Thursday, 5 April 2012

Adampak

Kim Eng on 5 Apr 2012


Background: Adampak is a manufacturer of self-adhesive labels, seals used for dampening and insulating, as well as other precision die cut components. It has production facilities in Singapore, Philippines and Thailand. In addition, it has a manufacturing presence in Malaysia and mainland China via its associate companies.

Key products: Labels can be used to convey information about the product such as electrical hazard warnings, product information, regulatory markings and bar codes used for tracking and control. In addition, it supplies die cut components such as adhesive-free zone seals for HDDs, dampers, insulators and bonding tapes. Labels account for 70% of sales, while precision die cut components account for the other 30%.
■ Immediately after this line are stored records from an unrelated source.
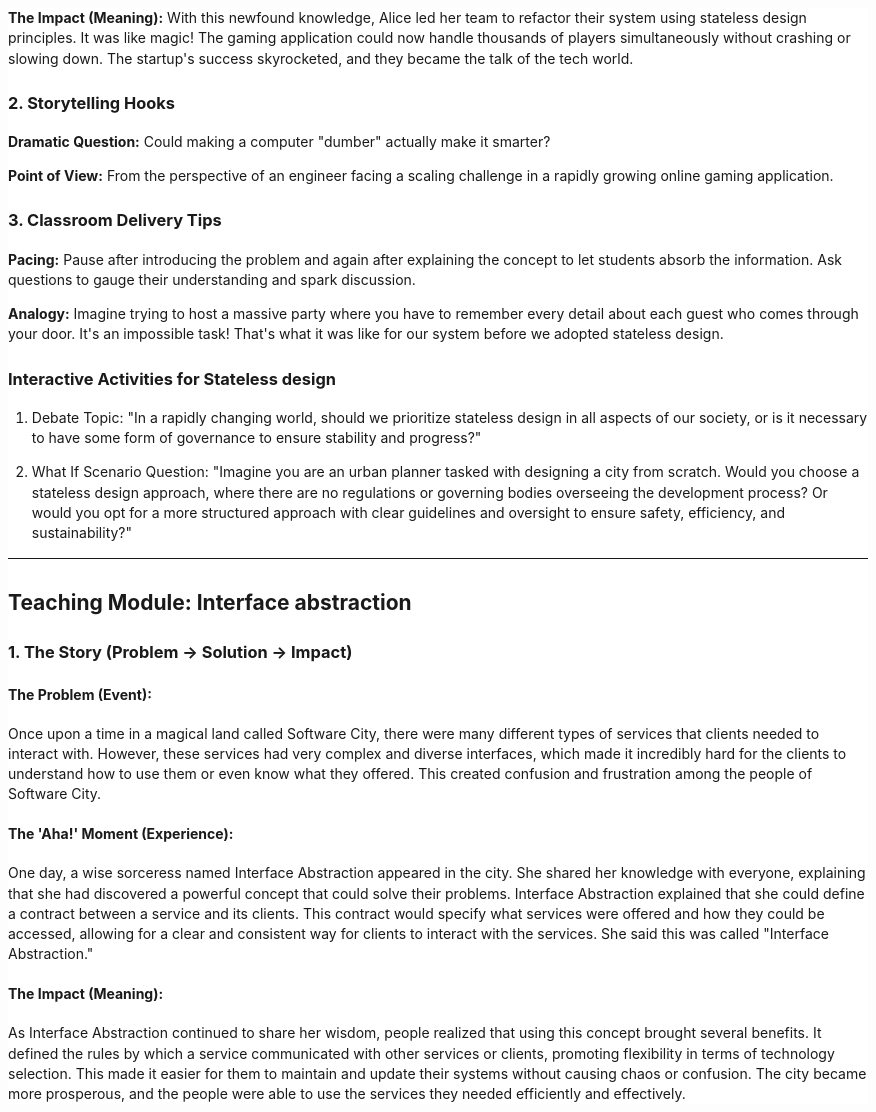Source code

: **The Impact (Meaning):** With this newfound knowledge, Alice led her team to refactor their system using stateless design principles. It was like magic! The gaming application could now handle thousands of players simultaneously without crashing or slowing down. The startup's success skyrocketed, and they became the talk of the tech world.

### 2. Storytelling Hooks

**Dramatic Question:** Could making a computer "dumber" actually make it smarter?

**Point of View:** From the perspective of an engineer facing a scaling challenge in a rapidly growing online gaming application.

### 3. Classroom Delivery Tips

**Pacing:** Pause after introducing the problem and again after explaining the concept to let students absorb the information. Ask questions to gauge their understanding and spark discussion.

**Analogy:** Imagine trying to host a massive party where you have to remember every detail about each guest who comes through your door. It's an impossible task! That's what it was like for our system before we adopted stateless design.

### Interactive Activities for Stateless design
 1. Debate Topic: "In a rapidly changing world, should we prioritize stateless design in all aspects of our society, or is it necessary to have some form of governance to ensure stability and progress?"

2. What If Scenario Question: "Imagine you are an urban planner tasked with designing a city from scratch. Would you choose a stateless design approach, where there are no regulations or governing bodies overseeing the development process? Or would you opt for a more structured approach with clear guidelines and oversight to ensure safety, efficiency, and sustainability?"


---

## Teaching Module: Interface abstraction
 ### 1. The Story (Problem -> Solution -> Impact)
#### The Problem (Event):
Once upon a time in a magical land called Software City, there were many different types of services that clients needed to interact with. However, these services had very complex and diverse interfaces, which made it incredibly hard for the clients to understand how to use them or even know what they offered. This created confusion and frustration among the people of Software City.

#### The 'Aha!' Moment (Experience):
One day, a wise sorceress named Interface Abstraction appeared in the city. She shared her knowledge with everyone, explaining that she had discovered a powerful concept that could solve their problems. Interface Abstraction explained that she could define a contract between a service and its clients. This contract would specify what services were offered and how they could be accessed, allowing for a clear and consistent way for clients to interact with the services. She said this was called "Interface Abstraction."

#### The Impact (Meaning):
As Interface Abstraction continued to share her wisdom, people realized that using this concept brought several benefits. It defined the rules by which a service communicated with other services or clients, promoting flexibility in terms of technology selection. This made it easier for them to maintain and update their systems without causing chaos or confusion. The city became more prosperous, and the people were able to use the services they needed efficiently and effectively.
Navis offers to take Adampak private. Private equity firm Navis Capital Partners has made a cash offer of S$0.42/share to privatise Adampak for S$110.7m. Navis’ offer values Adampak at 18x FY11 earnings and 2.7x NTA. Admittedly, FY11 was a poor year for Adampak, but even based on its record year in FY10, Navis would still be valuing the company at 10x earnings and 2x NTA. We reckon this is fair for a company of its small size (just $58-62m in revenue in the past two years) and the relative lack of trading liquidity.

Offer likely to go through. We note that five substantial shareholders representing 52.3% of outstanding shares (including the largest shareholder, Group CEO Anthony Tay, who owns 32.2% of the company) have given irrevocable undertakings to Navis, which means the deal is already unconditional. As there are no major institutional shareholders in the stock and given the attractive valuations offered, we think it is quite likely that retail investors will also sell their shares to Navis.

No reason to hang on. Adampak was primarily known as a dividend yield play. Even at $0.42, the 2011 dividend of $0.02/share would still yield almost 5%. However, recall we were disappointed that 2011 dividend was cut to $0.02 a share despite a big improvement in cashflow. Going forward, even if it does not succeed in privatizing Adampak, Navis has publicly stated that it still intends to push Adampak to rapidly expand its business, which would burn cashflow and certainly affect dividends. As such, we see no reason to hang on.